Before embarking on an expensive and risky venture into the world of government EMRs, you owe it to yourself to be 100% sure that the system is usable and adoptable for your unique practice. If you are not able to prove to CMS that you are a “meaningful user” of the EMR technology, the entire cost of an expensive EMR purchase will rest on your shoulders.

How do you make sure that your investment in a government EMR will perform just as the sales rep promises and bring your practice into the digital world, while receiving payments from the government? Easy. Insist that the vendor puts its money where its mouth is.
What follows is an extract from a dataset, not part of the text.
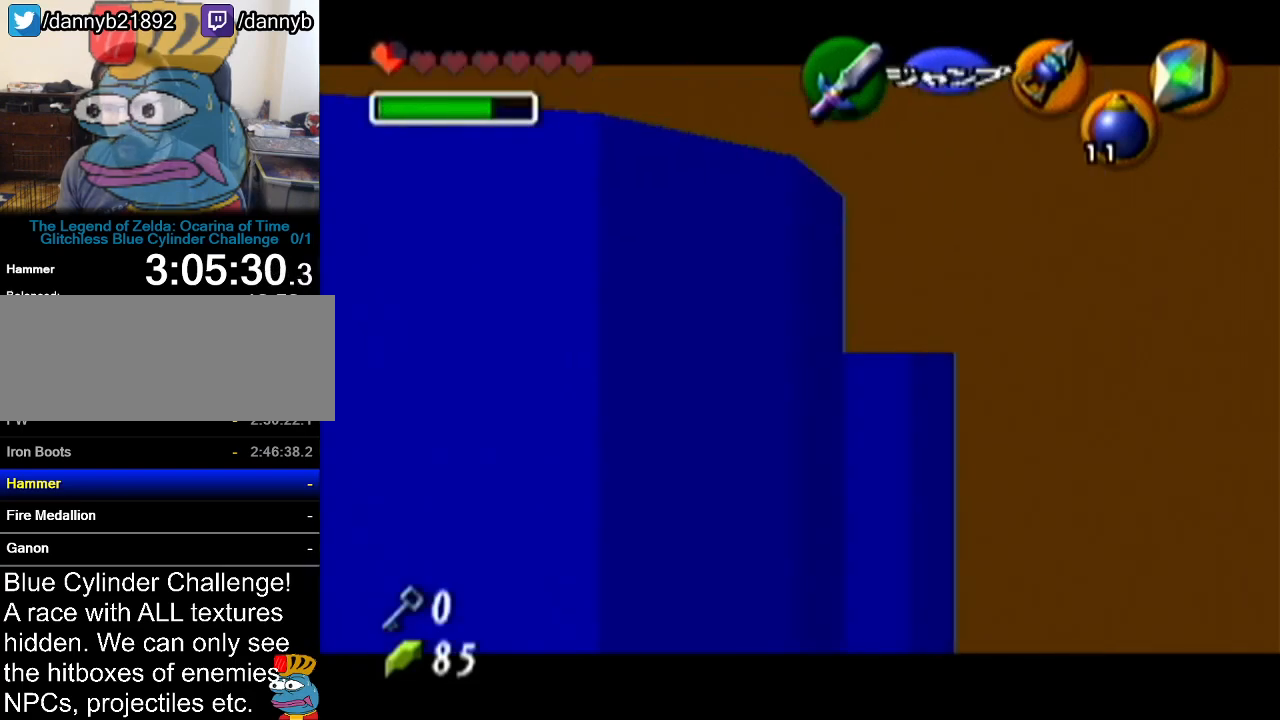
{"buttons": ["Z"], "left_stick": "up-right", "events": [[300, "left_stick", "up-right"]]}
Before investing heavily in a government EMR, know ahead of time whether or not you will be successful. Have the vendor prove to you that they can get 2 physicians in your practice live on their system. To be fair, no money should exchange hands—only time. The two physicians and their staff will invest their valuable time learning the system and the vendor will invest its valuable time implementing and training. If, after a 30-day trial period, you are happy and can see that practice-wide implementation of the government EMR is feasible, then you sign a contract with the confidence that the investment is worthwhile. If you feel that the government EMR is not right for you, then the government EMR vendor removes the system from your office and a financial disaster is averted.

The power of this arrangement is that the government EMR vendor, whose sales rep promises the world, actually has to back up its claims with a fair trial by you, the “real-world user.” If the product does not perform as you expect, then you will not suffer the loss of a substantial investment. Go ahead and make the government EMR vendor “put its money where its mouth is.”